Change in Control” means any of the following events:

Any “Person” (within the meaning of Section 13(d)(3) or 14(d)(2) of the Securities Exchange Act of 1934, as amended (the “Exchange Act”)), other than JLL Partners or its affiliates, becomes a Beneficial Owner (within the meaning of Exchange Act Rule 13d-3) of more than fifty percent (50%) of the voting power of the then outstanding voting securities of the Company entitled to vote generally in the election of directors:

There is consummated a merger or consolidation of the Company or any direct or indirect subsidiary of the Company with any other Company, other than a merger or


consolidation that would result in the voting securities of the Company outstanding immediately prior to such merger or consolidation continuing to represent (either by remaining outstanding or by being converted into voting securities of the surviving entity or any parent thereof) at least fifty percent (50%) of the combined voting power of the securities of the Company or such surviving entity or any parent thereof outstanding immediately after such merger or consolidation; or

The stockholders or the Company approve a plan of complete liquidation or dissolution of the Company or there is consummated an agreement for the sale or disposition by the Company of all or substantially all of the Company’s assets.

 

14. Other

Confidentiality, one year non-solicit/no-hire and one year non-competition covenants.

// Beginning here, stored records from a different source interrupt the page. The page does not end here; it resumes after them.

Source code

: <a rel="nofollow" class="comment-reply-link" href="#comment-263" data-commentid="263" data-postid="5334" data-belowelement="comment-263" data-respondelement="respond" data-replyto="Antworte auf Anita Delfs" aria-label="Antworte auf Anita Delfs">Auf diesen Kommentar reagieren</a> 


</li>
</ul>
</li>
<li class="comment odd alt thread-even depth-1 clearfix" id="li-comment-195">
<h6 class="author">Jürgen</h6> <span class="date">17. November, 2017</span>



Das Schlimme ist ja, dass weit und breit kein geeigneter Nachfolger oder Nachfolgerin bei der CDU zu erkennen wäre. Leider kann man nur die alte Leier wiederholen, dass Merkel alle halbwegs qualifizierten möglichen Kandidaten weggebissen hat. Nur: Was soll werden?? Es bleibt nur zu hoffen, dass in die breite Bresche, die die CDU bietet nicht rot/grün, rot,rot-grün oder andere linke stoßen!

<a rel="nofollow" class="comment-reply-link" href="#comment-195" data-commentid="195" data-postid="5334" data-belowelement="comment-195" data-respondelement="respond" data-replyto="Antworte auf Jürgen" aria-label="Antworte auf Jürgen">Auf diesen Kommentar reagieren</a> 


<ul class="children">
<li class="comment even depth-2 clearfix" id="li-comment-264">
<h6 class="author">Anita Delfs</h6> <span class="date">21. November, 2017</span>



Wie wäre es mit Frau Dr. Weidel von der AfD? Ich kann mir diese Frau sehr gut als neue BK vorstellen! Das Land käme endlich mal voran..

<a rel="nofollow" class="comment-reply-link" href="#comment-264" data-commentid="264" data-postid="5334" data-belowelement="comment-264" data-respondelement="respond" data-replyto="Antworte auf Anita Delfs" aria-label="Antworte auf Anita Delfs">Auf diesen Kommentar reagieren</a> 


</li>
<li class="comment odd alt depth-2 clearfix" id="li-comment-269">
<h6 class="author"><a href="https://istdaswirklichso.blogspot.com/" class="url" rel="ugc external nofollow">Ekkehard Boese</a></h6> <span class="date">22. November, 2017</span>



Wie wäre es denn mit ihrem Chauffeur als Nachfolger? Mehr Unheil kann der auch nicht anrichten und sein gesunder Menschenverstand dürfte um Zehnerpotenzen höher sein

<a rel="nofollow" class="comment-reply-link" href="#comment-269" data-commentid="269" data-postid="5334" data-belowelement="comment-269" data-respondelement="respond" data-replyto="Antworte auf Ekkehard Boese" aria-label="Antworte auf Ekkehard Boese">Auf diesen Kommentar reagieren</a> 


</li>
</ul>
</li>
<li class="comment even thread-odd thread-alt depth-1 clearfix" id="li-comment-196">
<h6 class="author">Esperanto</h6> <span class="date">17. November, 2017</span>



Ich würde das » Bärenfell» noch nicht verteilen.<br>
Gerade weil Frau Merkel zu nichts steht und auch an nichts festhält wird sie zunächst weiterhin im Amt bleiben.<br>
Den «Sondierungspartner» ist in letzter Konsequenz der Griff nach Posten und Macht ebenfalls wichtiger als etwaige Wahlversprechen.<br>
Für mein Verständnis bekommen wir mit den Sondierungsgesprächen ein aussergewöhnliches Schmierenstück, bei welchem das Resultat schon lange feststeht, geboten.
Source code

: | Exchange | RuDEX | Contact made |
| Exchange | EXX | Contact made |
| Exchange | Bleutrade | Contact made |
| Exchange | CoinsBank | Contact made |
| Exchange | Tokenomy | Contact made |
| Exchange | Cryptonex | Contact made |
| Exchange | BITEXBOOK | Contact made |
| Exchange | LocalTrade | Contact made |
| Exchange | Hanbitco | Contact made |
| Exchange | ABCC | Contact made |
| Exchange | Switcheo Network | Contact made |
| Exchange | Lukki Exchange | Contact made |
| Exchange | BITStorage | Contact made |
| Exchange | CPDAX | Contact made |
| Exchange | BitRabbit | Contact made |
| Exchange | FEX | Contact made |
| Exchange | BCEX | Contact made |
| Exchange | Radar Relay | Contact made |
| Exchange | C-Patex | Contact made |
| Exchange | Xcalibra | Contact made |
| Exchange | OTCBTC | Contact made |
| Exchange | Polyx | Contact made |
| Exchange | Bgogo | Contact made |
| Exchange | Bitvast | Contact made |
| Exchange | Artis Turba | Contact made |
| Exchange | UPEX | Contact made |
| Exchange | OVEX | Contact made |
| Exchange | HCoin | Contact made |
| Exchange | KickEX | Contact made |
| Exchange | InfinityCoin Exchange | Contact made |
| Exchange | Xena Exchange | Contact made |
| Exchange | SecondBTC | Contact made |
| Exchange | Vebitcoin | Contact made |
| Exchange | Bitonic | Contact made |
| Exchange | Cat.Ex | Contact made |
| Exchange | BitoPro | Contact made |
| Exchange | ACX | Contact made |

The Executive to represent that he is under no employment contract, non-competition or other covenants or restrictions that could limit his ability to commerce work on the Effective Date or otherwise limits his ability to perform all responsibilities of the position.

 

15. Governing Law

North Carolina

 

16. Section 409A Compliance

The compensation and benefits described in this summary are designed to be exempt from, or to comply with, Section 409A of the Internal Revenue Code (“Section 409A”). The terms of employment described in this summary will be reflected in an employment agreement, which shall include all necessary provisions to ensure exemption from or compliance with Section 409A. The Executive shall have the opportunity to have the agreement reviewed by counsel prior to signature. In order to comply with Section 409A, the agreement must be finalized by the end of the calendar year that includes the Effective Date.